Political Participation
Comparative Perspective
Electoral Behaviour
Survey Research
Anna Lia Brunetti
University of Vienna
Anna Lia Brunetti
University of Vienna

Abstract

The continuing decline in electoral participation and the growing number of disaffected voters have challenged the question of citizen involvement in politics. Yet, it has been shown that citizens have not lost their willingness to participate and have instead increasingly relied on more non-conventional forms of participation to ‘make themselves heard’. The scholarly literature on explaining different forms of political participation is vast, ranging from contextual factors, such as the electoral system or political mobilisation, to individual-level factors, such as personal resources and political attitudes. In this paper, I argue that citizen perceptions of voting – a facet largely neglected in the existing literature –play a crucial role when it comes to understand who participates and how in politics. I thus examine the relations between the meaning ordinary citizens attach to the act of voting and the form of participation they choose to pursue, or not to pursue. Put differently, voting conceptualisations could help further explain different participation patterns and to understand what encourages some citizens to vote, while others are driven away from the electoral arena and pursue other non-electoral activities.

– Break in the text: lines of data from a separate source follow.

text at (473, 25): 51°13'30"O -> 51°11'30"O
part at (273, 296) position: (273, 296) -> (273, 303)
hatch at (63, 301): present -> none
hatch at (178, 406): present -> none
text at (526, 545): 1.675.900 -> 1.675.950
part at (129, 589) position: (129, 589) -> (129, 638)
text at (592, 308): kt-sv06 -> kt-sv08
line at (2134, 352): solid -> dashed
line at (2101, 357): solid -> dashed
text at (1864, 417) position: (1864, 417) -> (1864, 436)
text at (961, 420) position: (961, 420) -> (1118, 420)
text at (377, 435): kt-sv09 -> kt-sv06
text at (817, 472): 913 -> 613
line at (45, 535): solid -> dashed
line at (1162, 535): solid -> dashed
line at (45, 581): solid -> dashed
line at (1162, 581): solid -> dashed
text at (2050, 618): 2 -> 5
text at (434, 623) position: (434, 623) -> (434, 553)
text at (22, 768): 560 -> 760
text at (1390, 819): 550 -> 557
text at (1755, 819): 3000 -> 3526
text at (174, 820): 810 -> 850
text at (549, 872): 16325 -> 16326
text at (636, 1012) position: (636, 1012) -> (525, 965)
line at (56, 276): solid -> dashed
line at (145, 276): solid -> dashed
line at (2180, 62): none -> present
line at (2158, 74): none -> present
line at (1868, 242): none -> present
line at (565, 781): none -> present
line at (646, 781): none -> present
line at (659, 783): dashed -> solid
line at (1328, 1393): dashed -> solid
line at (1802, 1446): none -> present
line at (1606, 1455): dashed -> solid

This argument is tested in a comparative perspective using original survey data collected in several countries worldwide that held parliamentary elections in 2022. Via a Latent Class Analysis, I will empirically derive the participation profiles of the populations under investigation. This inductive approach will allow me to assess how citizens combine different political activities such as voting, demonstrating, signing petition and online political engagement, and the extent to which these behaviours are linked to different perceptions of the act of voting. The study’s findings will provide important insights on formal and informal citizen (non-)involvement in politics as well as insights into what can be done to address the declining rate of citizen involvement in politics.